What the exercise asks -
Answer these questions from the piece on listening:
1. Where is Fiona Miller based?
2. What did the writer and Fiona use for their conversation of over an hour?
3. Around what year did the writer first come across life coaching?

"Everyone deserves a good listening to." (Anon)
I love that quote, though I have been unable to find the author - do let me know if you have a reference or source.
Listening: everyone with hearing uses their ears all the time. We hear the daily hub-bub: TV and radio, music from all around, traffic, birdsong, planes, machinery, water, rain, wind, thunder, people talking, walking, shouting, snoring. We also have the internal hub-bub of our own thoughts continually chattering inside our heads.
Narrowing that down to communication with people around us: how much do we really hear? How often do we offer a "good listening to?"
How do we know when this happens? For me there is a quality of attention that gives me the feeling that I have not only been listened to but also I have been heard. Heard in the sense of acknowledging and witnessing - and seeing (even if not in the literal sense, this can be on the phone) - me, just as I am.
Recently I have had the pleasure and privilege of being on the receiving end of good listening. One example was with Fiona Miller, a life coach based in Christchurch, New Zealand, who is interviewing people in her research on unexpected events that are a catalyst for change. I believe she was prompted by the serious earthquakes that have resulted in huge upheavals (literal and metaphorical) for thousands of people. She has widened out to considering any catalyst for change and I responded to an email from a mutual connection.
We spent over an hour on Skype one evening (or morning for Fiona), discussing a wide range of subjects and afterwards I reflected on how enriching it felt for me to be able to review events in my life with a true listener. We covered my experience of cancer, redundancy, and various other changes in my life - which were all catalysts for change in some sense. Fiona can be contacted via her website if you would like to contribute to her research.
Other "good listening to" experiences at various times for me have been the coaching conversations I have had with a number of different people over the years since I first came across life coaching in around 2000. Part of training as a coach - and for various other occupations such as counselling or teaching - is about "active listening". This is when you are truly listening to the other person, listening with all your senses.
When you first experience it as the listened-to person, it can be quite unsettling, alarming even. It can be such an unsual thing to have someone's full and undivided attention. Good listening is about really hearing the other person. Being with them but not necessarily sharing their experience. Hearing them but not immediately trying to "fix" them. "Fixing" suggests there is something wrong, when people may just need to express doubts and fears and find their own answers through the articulation of them to a true listener.
Articulating your thoughts, being heard, and truly hearing yourself, can give birth to deep insights and inspiration. So often I have felt, and heard others say, "I have just said what I needed to know!"
For you: some suggestions for your journal or meditation reflections:
- Who are your "listeners"?
- Who would welcome a "good listening to" from you?
- If you were to listen to your own inner wisdom what would it tell you?
- Experiment with writing a letter to yourself, then read and really listen to what you are saying.
Here is another quote to close with:
"The most precious gift we can offer anyone is our attention."

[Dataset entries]
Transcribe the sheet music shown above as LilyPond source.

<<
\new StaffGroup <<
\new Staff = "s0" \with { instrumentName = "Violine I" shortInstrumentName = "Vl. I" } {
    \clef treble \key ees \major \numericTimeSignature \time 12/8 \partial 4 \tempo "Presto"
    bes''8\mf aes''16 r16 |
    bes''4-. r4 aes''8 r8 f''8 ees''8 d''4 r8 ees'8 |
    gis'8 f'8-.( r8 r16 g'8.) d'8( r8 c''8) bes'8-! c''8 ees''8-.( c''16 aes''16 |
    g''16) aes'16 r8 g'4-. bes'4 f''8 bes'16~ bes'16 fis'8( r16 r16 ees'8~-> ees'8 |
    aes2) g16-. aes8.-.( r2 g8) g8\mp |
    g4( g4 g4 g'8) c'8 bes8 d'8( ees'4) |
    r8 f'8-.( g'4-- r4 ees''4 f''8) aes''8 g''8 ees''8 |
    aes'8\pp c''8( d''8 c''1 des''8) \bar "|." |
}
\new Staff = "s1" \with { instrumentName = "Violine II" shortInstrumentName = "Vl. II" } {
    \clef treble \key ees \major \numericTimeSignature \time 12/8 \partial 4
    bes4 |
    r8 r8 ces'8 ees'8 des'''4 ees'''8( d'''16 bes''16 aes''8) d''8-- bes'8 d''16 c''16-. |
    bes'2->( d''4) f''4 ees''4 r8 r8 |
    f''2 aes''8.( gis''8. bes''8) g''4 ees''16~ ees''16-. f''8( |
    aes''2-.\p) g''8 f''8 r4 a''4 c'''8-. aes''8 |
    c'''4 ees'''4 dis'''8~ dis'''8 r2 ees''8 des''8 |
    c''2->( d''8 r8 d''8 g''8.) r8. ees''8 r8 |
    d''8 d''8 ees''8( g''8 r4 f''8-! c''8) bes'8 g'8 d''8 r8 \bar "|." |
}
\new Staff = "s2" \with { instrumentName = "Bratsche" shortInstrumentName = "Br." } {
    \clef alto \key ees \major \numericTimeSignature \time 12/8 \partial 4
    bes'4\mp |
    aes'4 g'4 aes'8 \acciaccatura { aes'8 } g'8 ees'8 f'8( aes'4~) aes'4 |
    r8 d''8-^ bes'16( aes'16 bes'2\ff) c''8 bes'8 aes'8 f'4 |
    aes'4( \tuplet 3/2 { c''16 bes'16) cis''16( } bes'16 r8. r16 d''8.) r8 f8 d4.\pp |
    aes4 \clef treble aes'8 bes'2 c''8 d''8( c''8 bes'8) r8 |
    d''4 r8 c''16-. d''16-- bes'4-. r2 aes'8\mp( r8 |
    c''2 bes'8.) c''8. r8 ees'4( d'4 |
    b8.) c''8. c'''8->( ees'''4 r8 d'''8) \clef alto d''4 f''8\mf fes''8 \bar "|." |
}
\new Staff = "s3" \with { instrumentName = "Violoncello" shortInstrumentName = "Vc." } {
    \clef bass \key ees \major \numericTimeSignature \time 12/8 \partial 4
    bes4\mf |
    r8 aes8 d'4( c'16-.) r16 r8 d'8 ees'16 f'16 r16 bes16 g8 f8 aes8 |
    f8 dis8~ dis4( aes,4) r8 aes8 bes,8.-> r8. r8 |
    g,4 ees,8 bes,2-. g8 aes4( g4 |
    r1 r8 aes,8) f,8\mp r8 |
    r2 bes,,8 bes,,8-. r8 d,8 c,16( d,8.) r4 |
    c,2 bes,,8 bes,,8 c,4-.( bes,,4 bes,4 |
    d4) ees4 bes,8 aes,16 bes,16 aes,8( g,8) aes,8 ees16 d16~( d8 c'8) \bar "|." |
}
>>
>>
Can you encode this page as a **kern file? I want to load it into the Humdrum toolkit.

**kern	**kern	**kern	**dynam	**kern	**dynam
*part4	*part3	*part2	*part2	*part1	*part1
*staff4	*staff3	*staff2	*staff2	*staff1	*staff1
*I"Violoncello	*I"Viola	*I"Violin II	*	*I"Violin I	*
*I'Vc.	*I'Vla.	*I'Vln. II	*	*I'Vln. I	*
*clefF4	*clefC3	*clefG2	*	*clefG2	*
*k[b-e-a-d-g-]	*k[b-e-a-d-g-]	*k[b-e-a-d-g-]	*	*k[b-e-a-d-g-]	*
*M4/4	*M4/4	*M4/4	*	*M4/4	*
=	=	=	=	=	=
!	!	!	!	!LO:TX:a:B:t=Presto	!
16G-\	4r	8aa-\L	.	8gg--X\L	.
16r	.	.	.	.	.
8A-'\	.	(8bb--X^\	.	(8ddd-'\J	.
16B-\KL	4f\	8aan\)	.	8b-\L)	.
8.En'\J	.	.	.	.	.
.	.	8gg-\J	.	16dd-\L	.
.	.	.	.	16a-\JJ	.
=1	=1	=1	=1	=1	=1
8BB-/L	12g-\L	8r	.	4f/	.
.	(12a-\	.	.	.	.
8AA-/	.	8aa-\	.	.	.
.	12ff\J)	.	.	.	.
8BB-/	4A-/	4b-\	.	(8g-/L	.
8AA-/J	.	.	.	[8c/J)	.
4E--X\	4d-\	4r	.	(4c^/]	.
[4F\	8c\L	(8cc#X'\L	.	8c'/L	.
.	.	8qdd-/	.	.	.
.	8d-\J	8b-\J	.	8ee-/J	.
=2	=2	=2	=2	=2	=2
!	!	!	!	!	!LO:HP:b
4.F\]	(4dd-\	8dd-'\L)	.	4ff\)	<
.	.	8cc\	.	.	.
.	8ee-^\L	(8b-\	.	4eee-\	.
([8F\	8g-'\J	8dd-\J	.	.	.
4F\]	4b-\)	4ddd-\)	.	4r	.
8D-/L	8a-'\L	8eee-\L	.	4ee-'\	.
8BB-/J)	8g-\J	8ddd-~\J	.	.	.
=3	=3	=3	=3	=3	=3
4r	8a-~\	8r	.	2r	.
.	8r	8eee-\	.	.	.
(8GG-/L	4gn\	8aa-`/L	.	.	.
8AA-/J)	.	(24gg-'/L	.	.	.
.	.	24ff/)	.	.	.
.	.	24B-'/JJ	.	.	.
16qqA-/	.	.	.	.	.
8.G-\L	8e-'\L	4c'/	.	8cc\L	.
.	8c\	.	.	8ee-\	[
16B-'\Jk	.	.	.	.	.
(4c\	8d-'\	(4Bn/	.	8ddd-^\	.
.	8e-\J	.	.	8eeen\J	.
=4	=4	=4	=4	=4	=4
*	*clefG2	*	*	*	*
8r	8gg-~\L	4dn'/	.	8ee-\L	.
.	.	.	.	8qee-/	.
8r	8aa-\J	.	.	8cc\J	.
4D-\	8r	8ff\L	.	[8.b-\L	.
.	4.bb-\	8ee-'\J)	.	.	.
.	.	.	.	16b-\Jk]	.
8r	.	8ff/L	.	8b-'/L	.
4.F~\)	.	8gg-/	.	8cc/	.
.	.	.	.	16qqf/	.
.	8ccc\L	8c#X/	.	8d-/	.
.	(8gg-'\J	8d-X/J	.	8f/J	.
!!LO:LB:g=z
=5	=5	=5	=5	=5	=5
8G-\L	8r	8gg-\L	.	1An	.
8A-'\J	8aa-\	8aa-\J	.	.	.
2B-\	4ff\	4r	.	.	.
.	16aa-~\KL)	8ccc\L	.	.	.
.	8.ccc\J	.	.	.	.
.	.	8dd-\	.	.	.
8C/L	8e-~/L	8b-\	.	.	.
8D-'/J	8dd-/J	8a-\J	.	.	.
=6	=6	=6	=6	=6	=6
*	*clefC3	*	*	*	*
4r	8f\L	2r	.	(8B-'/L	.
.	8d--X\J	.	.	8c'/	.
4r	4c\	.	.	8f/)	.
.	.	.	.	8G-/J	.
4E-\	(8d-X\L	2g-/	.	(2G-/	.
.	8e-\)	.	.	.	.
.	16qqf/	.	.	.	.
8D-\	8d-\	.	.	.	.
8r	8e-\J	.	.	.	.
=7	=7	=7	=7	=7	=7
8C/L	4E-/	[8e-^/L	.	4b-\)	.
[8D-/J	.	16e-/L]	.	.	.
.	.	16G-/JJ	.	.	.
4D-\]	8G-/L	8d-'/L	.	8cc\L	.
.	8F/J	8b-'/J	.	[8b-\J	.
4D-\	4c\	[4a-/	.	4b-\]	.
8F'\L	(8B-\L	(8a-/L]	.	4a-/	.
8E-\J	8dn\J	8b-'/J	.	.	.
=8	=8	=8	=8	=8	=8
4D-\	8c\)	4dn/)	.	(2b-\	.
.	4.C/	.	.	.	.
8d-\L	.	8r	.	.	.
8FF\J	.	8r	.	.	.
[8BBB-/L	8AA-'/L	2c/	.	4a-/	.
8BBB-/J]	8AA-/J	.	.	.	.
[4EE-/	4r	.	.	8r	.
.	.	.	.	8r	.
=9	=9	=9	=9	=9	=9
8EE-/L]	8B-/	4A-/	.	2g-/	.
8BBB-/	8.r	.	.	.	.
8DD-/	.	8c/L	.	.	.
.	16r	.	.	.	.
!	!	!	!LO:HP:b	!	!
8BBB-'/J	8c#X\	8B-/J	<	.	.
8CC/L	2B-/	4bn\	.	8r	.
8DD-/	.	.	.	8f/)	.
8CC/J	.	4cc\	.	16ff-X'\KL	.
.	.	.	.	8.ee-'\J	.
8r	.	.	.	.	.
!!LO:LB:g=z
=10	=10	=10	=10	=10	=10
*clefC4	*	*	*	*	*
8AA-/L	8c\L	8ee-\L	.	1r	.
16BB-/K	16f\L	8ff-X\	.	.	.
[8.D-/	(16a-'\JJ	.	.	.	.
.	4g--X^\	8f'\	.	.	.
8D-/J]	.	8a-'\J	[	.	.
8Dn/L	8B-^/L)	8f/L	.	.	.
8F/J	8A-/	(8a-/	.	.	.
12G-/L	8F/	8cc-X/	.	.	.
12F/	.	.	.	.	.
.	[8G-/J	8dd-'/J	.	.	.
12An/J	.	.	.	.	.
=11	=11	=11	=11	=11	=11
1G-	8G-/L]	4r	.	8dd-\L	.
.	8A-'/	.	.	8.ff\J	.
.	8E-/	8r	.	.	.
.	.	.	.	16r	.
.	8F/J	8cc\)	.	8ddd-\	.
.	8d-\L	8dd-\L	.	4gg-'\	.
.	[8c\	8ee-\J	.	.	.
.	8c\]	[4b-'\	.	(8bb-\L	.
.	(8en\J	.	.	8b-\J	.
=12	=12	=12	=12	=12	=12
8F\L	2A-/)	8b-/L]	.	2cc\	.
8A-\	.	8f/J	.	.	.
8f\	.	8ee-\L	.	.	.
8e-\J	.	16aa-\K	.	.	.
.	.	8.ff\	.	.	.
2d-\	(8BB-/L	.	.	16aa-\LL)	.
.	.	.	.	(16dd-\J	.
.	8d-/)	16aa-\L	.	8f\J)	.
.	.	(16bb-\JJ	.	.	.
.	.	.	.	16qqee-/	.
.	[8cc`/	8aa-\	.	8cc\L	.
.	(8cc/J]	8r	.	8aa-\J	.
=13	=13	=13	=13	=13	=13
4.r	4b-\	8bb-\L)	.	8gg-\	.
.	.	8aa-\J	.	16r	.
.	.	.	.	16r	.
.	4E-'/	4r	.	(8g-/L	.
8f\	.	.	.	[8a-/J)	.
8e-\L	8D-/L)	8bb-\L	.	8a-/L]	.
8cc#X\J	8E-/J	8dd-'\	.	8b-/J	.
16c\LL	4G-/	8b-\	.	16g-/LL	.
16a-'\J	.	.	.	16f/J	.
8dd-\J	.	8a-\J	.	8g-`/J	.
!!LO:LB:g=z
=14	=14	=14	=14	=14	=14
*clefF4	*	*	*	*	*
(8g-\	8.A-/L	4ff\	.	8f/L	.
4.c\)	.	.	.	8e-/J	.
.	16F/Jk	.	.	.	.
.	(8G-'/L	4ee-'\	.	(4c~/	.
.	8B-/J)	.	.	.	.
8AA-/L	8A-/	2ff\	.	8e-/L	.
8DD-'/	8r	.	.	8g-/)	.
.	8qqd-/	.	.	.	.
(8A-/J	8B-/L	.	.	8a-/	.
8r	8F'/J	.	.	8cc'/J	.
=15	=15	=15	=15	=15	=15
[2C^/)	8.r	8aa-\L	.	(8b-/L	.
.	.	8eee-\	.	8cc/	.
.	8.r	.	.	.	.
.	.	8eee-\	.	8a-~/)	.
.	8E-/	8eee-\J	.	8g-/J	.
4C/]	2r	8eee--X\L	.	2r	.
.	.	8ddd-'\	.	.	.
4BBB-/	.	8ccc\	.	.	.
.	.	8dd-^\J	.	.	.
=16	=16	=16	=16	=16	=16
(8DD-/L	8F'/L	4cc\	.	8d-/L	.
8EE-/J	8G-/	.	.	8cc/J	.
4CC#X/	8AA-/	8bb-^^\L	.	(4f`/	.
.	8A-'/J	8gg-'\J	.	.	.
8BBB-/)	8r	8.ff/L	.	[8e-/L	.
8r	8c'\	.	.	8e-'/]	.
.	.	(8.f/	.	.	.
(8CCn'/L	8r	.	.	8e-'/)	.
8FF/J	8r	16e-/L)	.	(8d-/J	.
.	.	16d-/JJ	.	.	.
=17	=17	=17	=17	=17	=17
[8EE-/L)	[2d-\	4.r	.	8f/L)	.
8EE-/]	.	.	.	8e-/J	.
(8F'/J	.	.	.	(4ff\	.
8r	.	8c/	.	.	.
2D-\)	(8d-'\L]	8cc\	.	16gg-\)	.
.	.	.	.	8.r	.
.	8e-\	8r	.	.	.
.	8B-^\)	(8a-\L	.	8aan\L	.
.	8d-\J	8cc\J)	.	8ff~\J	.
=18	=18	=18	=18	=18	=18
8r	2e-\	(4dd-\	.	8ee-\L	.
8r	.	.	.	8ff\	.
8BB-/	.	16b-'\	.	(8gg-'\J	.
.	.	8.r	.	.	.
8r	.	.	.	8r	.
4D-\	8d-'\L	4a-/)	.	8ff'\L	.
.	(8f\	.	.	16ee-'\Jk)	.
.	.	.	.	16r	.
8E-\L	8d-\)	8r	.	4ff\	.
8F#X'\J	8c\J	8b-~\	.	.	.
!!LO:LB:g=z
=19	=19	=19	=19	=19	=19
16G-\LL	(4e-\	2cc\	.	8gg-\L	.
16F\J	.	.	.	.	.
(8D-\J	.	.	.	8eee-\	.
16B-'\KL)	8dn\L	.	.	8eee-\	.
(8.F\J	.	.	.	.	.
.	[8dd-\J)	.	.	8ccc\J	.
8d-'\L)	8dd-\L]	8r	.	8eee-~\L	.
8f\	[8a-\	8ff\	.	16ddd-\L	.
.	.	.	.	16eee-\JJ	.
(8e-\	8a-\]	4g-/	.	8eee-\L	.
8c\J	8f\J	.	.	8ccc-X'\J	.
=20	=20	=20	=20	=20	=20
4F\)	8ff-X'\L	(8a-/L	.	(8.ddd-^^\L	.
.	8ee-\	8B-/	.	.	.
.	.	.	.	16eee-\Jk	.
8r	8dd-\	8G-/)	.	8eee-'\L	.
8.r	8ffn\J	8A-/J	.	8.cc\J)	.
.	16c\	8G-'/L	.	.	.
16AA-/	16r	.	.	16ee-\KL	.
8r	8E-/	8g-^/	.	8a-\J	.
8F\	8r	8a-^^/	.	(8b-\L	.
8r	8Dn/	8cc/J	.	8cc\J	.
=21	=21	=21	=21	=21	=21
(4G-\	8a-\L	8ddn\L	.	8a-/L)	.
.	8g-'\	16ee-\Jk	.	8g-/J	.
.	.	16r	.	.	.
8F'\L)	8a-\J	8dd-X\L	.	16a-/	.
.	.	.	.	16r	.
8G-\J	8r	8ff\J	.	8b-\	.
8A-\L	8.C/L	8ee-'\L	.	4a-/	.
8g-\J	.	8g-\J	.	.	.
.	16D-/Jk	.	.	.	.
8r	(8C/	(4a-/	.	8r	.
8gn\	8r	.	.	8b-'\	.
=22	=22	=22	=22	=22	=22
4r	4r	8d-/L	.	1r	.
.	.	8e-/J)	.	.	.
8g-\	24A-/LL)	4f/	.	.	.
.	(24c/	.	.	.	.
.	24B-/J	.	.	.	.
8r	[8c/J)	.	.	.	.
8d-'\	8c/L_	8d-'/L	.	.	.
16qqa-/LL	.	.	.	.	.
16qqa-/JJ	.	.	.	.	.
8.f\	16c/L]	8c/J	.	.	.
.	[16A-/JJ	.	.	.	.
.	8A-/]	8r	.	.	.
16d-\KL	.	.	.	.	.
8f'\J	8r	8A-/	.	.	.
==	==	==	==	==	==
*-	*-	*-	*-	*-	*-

Answer section -
1. Christchurch, New Zealand
2. Skype
3. Around 2000